Marius, thanks a lot ! Setting hw.sdhci.quirk_clear=0x4000000 seems to work so far. I'll let it run a few hours to see if it stable.
Thinking some more about this, the idea that setting hw.sdhci.quirk_clear=0x4000000 should get you working is based on same assumptions about the board and device firmwares which are not necessarily true. So even it seems to be sufficient, I'd suggest to additionally set hw.sdhci.quirk_set=0x2000000. This will limit you to DDR52, which Netgate presumably has extensively tested. As for FreeBSD, I currently don't see it doing anything wrong. We could add quirk handling for the XG-7100 based on its SMBIOS system strings but that will be outdated and hard to get right for firmware versions that set up the SDHCI capabilities as appropriate for the particular board. Thus, I'd prefer Netgate to get the firmware fixed in the first place.

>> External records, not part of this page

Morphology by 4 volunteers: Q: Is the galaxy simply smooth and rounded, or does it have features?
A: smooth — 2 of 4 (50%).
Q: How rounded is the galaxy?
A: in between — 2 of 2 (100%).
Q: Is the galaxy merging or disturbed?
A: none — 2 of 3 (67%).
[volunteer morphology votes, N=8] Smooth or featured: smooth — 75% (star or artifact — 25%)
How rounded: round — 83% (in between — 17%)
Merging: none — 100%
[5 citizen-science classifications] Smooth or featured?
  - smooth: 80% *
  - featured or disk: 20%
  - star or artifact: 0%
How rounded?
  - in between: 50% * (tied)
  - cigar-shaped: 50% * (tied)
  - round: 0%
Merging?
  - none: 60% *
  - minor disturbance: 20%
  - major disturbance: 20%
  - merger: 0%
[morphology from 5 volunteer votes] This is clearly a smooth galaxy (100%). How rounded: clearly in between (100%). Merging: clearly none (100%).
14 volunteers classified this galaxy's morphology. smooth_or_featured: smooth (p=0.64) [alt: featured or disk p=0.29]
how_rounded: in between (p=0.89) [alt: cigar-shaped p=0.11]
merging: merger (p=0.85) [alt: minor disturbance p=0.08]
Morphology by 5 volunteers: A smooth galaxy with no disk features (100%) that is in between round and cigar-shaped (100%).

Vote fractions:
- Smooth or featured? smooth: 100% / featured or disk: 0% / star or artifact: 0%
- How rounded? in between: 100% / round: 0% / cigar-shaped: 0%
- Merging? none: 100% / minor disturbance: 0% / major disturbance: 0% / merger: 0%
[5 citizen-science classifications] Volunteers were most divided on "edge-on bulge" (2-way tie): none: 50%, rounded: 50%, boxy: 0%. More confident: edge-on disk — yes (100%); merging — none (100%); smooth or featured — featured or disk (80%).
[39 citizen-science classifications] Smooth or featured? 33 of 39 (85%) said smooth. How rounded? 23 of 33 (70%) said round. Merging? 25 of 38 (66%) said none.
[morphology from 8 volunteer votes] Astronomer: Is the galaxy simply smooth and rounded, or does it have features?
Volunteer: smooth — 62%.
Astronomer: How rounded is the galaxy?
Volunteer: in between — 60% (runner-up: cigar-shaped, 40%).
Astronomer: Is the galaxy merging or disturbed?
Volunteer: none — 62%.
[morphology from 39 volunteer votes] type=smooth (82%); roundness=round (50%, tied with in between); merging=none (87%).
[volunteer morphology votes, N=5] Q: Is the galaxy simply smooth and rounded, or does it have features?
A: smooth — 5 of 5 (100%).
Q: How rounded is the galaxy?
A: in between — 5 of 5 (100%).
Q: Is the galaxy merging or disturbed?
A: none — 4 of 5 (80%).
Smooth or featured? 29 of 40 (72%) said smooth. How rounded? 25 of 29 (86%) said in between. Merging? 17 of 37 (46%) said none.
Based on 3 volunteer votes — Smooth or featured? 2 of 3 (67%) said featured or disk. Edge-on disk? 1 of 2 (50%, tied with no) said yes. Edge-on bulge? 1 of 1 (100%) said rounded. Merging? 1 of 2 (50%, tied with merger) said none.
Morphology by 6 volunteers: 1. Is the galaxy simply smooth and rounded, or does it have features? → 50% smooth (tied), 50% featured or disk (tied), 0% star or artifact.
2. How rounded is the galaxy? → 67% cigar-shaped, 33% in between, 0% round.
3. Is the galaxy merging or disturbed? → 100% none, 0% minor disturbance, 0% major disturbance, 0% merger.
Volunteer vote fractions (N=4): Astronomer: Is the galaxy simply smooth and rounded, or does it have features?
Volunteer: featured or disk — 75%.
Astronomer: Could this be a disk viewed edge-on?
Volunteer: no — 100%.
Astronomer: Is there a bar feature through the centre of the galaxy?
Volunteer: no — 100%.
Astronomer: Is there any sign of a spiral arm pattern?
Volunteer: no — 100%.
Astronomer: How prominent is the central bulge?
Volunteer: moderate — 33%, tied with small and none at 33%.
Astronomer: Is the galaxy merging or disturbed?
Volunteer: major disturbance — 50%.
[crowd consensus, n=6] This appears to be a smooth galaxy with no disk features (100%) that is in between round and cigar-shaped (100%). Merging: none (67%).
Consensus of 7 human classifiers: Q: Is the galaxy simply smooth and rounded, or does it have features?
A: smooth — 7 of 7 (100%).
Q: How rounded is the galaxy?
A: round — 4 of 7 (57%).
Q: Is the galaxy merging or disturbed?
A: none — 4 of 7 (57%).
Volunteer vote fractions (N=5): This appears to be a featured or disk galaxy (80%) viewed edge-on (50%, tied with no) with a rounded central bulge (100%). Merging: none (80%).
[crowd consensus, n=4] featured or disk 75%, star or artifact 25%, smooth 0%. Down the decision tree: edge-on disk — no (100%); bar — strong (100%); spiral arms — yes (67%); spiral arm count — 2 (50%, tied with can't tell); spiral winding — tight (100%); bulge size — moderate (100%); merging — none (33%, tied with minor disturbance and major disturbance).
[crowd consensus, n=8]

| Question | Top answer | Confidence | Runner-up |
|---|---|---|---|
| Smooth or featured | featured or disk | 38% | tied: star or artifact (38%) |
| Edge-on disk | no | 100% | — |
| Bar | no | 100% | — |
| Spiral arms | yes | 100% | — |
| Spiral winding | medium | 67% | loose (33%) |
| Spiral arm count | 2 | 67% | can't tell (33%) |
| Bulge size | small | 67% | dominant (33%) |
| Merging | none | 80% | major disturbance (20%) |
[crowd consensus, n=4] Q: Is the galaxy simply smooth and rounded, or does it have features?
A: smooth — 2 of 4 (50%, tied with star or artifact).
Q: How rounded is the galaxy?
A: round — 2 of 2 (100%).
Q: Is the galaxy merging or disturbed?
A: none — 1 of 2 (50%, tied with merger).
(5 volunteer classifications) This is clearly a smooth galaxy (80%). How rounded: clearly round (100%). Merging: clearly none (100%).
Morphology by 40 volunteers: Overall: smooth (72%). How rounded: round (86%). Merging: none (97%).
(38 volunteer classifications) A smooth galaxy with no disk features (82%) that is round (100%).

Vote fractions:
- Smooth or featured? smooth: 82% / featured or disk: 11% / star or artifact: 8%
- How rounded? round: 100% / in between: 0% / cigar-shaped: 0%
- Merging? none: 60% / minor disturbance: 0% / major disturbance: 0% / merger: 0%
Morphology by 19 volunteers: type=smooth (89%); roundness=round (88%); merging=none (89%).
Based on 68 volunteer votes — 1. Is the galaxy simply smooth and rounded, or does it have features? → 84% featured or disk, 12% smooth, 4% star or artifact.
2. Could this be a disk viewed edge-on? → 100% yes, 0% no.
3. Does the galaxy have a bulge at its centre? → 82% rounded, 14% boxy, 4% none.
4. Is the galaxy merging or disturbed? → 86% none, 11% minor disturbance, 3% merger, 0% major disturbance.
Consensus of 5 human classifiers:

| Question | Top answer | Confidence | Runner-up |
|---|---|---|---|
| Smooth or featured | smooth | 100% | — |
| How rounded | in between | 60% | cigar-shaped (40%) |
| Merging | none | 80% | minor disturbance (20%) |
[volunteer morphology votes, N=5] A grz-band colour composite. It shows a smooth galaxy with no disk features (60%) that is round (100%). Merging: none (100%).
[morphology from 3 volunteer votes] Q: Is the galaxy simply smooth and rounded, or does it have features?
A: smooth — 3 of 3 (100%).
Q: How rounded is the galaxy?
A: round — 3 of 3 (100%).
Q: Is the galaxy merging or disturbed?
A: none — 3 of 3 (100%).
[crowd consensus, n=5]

With the quirk hw.sdhci.quirk_clear=0x4000000, the system is working fine for over 24h now. I'll add the hw.sdhci.quirk_set=0x2000000 as you suggest and run the system with the quirks enabled until Netgate update their firmware. I'm going to open a ticket to Netgate. From what I understand it's seems to be a firmware bug rather than a FreeBSD bug. Thanks a lot for your help !
(In reply to Marius Strobl from comment #14) I'm sure that Netgate also wants the clean solution. We are going to run some debugging with internal team to identify the root cause of this issue. Thank you for the analysis Marius.
^Triage: committer's bit was taken into safekeeping some time ago. To submitter/commenters: is this aging PR still relevant?